Section 58 Conspicuous absence

This metric can be calculated on the basis only of structural information, with no knowledge of the contents or nature of the causal links.

The basic idea is to look at the lack of edges: node pairs (aka variable pairs) which could have an edge (aka arrow) but don’t, or have only a thin edge, i.e. with very few mentions. The made-up example below is supposed to be built up on the basis of edge information derived from say 15 separate respondents. Is the low number of mentions of the arrow between “better crops including feedstuffs” and “healthier pigs” (below) understandable because they were anyway rarely mentioned together by the different respondents: maybe respondents tended to talk about the pigs, or the crops, but not both? Or is it conspicuous by its absence? We can look at the 15 individual “mini-maps” produced by the 15 respondents. Did those two nodes in fact appear together in the many of the respondents’ mini-maps but without an edge between them? This is something that we can not tell just by looking at the map, but a confusion-matrix-type structural analysis can tell us.

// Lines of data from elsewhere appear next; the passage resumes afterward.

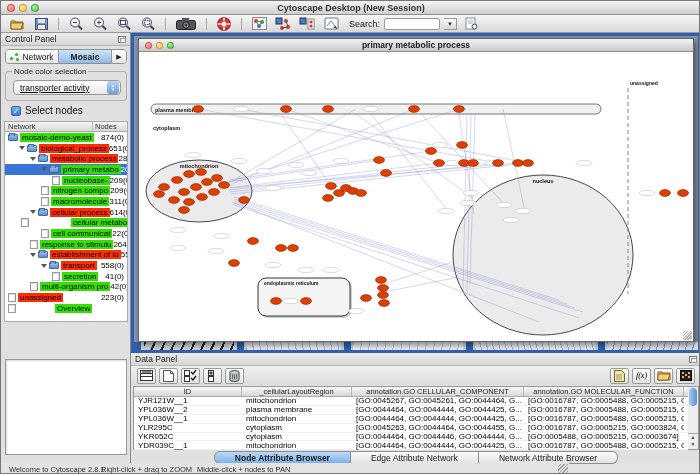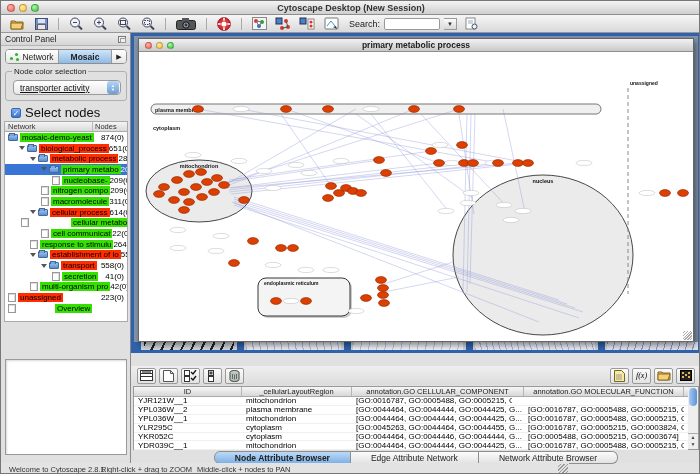"Select nodes" .checkbox-label { font-size: 13px -> 10px }
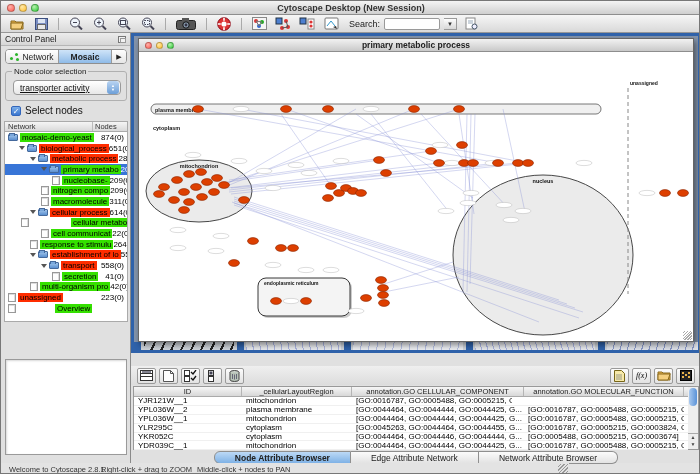"Data Panel" div.panel-header { html: none -> <div> <span>Data Panel</span> <span></span> </div> }
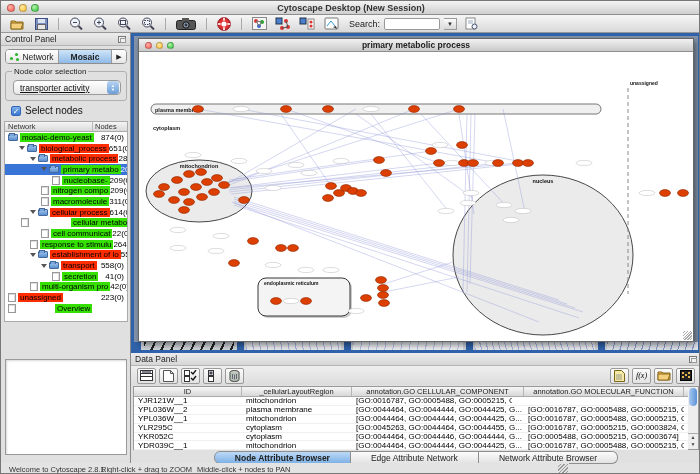"[GO:0045267, GO:0045261, GO:0044464," div.c-cc { html: none -> <div>[GO:0045267, GO:0045261, GO:0044464, G...</div> }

One could build a global score for each edge, to complement the score for the frequency of mentions: so, 50% = this edge is present in 50% of the mini-maps in which both nodes were mentioned in some way or other. So if it turned out that “better crops” and “healthier pigs” appeared together in only two mini-maps, it would get a score of 100% and we would take it more seriously than if it had a score of say 10%. (We could also go on to look at all the arrows which are not in the map and talk about how much they are lacking - a kind of negative causal link.)

The algorithm calculates this score by calculating the individual respondent-level adjacency matrices for the edges mentioned by each respondent, but scoring for absence rather than presence of edges. So each adjacency matrix only has a 1 for pairs of nodes which are mentioned by the respondent but for which no edge was mentioned. Then combine them into one large adjacency matrix of “anti-causality”. The trouble is that I am not sure about the details -– not sure if the score should really be punishing situations when people in group 1 say that X leads to Z, and group 2 say that it leads to Y which is between X and Z -– that needs some more thought. In this case, you couldn’t really say that arrows from X to Z are conspicuously absent, more that these people are thinking in a more detailed way.)

In the same way, you can look at the total lack of an arrow between Better Communication and Better Wellbeing and ask aha, is this because they were never mentioned together? Or is its absence more conspicuous?